What would be the advantages of selling JLR to PSA?
If an agreement between the FCA and PSA groups fails, the French manufacturer could switch its focus to the Jaguar Land-Rover group, which belongs to the Indian group Tata Motors.

The British luxury car group is currently experiencing real difficulties due in particular to the uncertainties linked to the introduction of Brexit, the drop in diesel vehicle sales and the decline in the Chinese automobile market. In addition, the Indian group Tata Motors had invested heavily in diversifying the range of Jaguar and Land Rover models just before the Brexit vote, and the return on investment seems to be resulting in heavy losses.

Moreover , the launch of the British group's first electric car, the Jaguar i-Pace, and the construction of a new plant in Slovakia, in Nitra, required major investments, at a time when the European and global automotive market was beginning to decline. The manufacturer's debt is now very high and the manufacturer has recently decided to drastically reduce costs. It will cut 10% of its workforce and slow down its production (its factories will be shut down for a week in April).

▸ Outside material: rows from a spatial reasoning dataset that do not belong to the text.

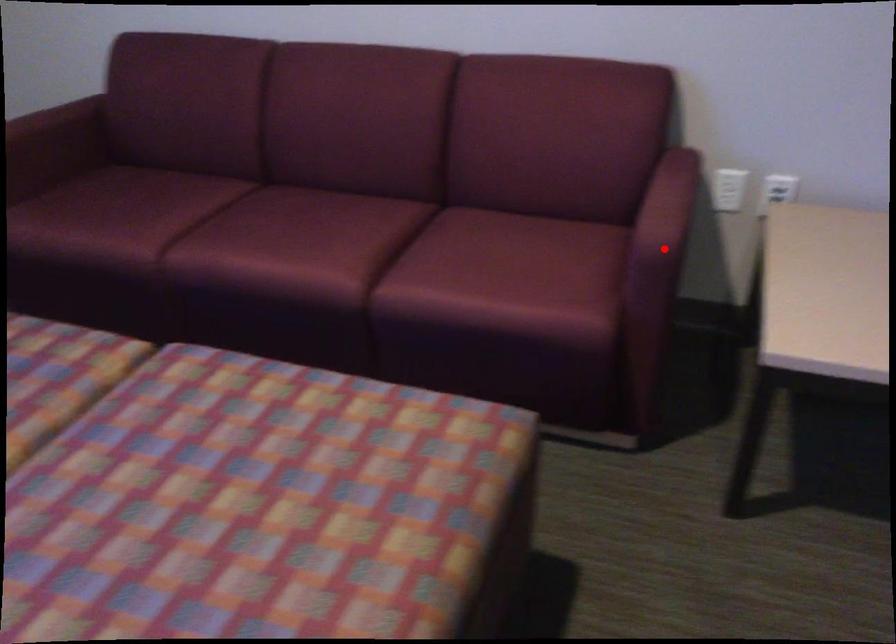
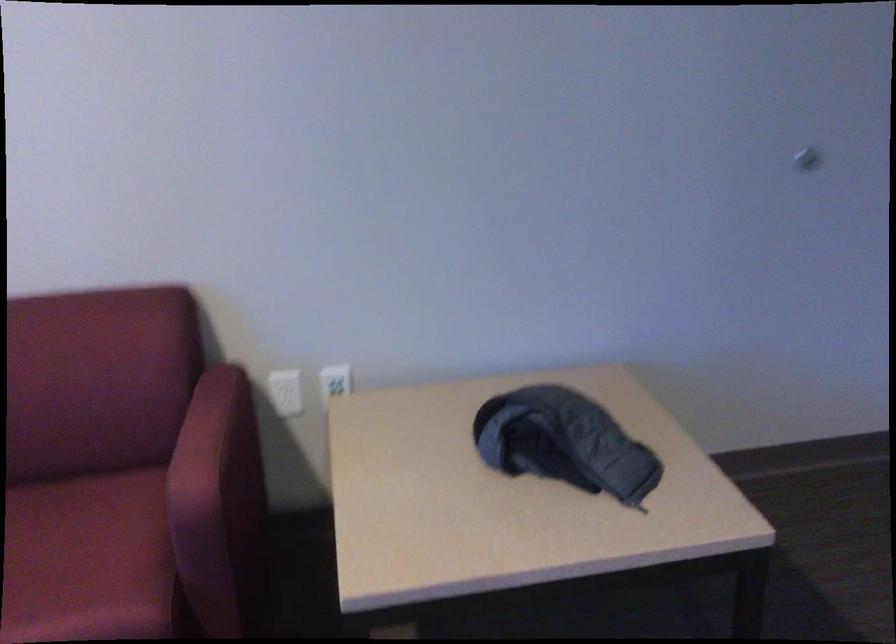
Question: I am providing you with two images of the same scene from different viewpoints. A red point is shown in image1. For the corresponding object point in image2, is it positioned nearer or farther from the camera?

Choices:
 (A) Nearer
 (B) Farther

Answer: (A)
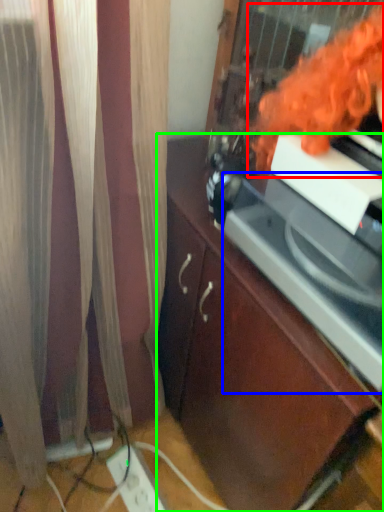
Question: Which is farther away from woman (highlighted by a red box)? appliance (highlighted by a blue box) or cabinetry (highlighted by a green box)?

Choices:
 (A) appliance
 (B) cabinetry

Answer: (B)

It would not be surprising in this context if Tata Motors would consider selling the JLR group to another manufacturer. The PSA group seems best placed to acquire Jaguar and Land Rover, as the French manufacturer is looking to expand its offer, particularly in the Premium category where it is currently not very active. The DS brand would need to develop at least another ten years in order to achieve real legitimacy in this category.